Through the end of the data below, output every line exactly, beginning with the line that contains "associated public certificate](aem_console_setup.md)".
○ ○ ○
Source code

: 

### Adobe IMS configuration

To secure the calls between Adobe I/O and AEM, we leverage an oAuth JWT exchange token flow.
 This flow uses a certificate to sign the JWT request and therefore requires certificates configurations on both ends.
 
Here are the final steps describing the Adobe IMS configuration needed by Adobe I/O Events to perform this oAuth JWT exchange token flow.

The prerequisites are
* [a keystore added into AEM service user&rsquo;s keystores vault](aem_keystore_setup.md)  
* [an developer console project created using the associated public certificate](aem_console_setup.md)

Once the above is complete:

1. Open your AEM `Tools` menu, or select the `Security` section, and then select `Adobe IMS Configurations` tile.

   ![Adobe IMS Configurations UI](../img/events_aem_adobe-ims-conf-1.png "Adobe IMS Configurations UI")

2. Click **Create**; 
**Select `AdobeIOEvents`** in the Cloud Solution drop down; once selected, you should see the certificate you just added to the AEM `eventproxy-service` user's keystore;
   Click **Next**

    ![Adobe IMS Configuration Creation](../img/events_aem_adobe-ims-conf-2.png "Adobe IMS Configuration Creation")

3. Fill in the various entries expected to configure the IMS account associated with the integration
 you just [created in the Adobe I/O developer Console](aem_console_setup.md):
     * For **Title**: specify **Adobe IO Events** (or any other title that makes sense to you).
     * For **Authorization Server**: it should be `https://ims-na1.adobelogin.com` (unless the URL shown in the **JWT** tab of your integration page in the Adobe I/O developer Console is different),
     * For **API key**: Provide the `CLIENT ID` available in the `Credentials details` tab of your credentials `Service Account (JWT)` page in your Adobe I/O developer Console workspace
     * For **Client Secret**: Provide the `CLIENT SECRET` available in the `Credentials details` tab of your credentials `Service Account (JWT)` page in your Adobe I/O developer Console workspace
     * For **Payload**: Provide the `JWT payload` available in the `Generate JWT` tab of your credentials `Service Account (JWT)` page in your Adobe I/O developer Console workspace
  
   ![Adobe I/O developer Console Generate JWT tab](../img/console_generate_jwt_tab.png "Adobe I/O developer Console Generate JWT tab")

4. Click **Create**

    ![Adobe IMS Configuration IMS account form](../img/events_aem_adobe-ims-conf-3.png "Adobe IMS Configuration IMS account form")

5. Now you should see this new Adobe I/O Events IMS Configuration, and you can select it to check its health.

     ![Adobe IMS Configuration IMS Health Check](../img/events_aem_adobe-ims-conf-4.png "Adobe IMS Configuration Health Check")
○ ○ ○
[Solution for this problem]
* [an developer console project created using the associated public certificate](aem_console_setup.md)

Once the above is complete:

1. Open your AEM `Tools` menu, or select the `Security` section, and then select `Adobe IMS Configurations` tile.

   ![Adobe IMS Configurations UI](../img/events_aem_adobe-ims-conf-1.png "Adobe IMS Configurations UI")

2. Click **Create**; 
**Select `AdobeIOEvents`** in the Cloud Solution drop down; once selected, you should see the certificate you just added to the AEM `eventproxy-service` user's keystore;
   Click **Next**

    ![Adobe IMS Configuration Creation](../img/events_aem_adobe-ims-conf-2.png "Adobe IMS Configuration Creation")

3. Fill in the various entries expected to configure the IMS account associated with the integration
 you just [created in the Adobe I/O developer Console](aem_console_setup.md):
     * For **Title**: specify **Adobe IO Events** (or any other title that makes sense to you).
     * For **Authorization Server**: it should be `https://ims-na1.adobelogin.com` (unless the URL shown in the **JWT** tab of your integration page in the Adobe I/O developer Console is different),
     * For **API key**: Provide the `CLIENT ID` available in the `Credentials details` tab of your credentials `Service Account (JWT)` page in your Adobe I/O developer Console workspace
     * For **Client Secret**: Provide the `CLIENT SECRET` available in the `Credentials details` tab of your credentials `Service Account (JWT)` page in your Adobe I/O developer Console workspace
     * For **Payload**: Provide the `JWT payload` available in the `Generate JWT` tab of your credentials `Service Account (JWT)` page in your Adobe I/O developer Console workspace
  
   ![Adobe I/O developer Console Generate JWT tab](../img/console_generate_jwt_tab.png "Adobe I/O developer Console Generate JWT tab")

4. Click **Create**

    ![Adobe IMS Configuration IMS account form](../img/events_aem_adobe-ims-conf-3.png "Adobe IMS Configuration IMS account form")

5. Now you should see this new Adobe I/O Events IMS Configuration, and you can select it to check its health.

     ![Adobe IMS Configuration IMS Health Check](../img/events_aem_adobe-ims-conf-4.png "Adobe IMS Configuration Health Check")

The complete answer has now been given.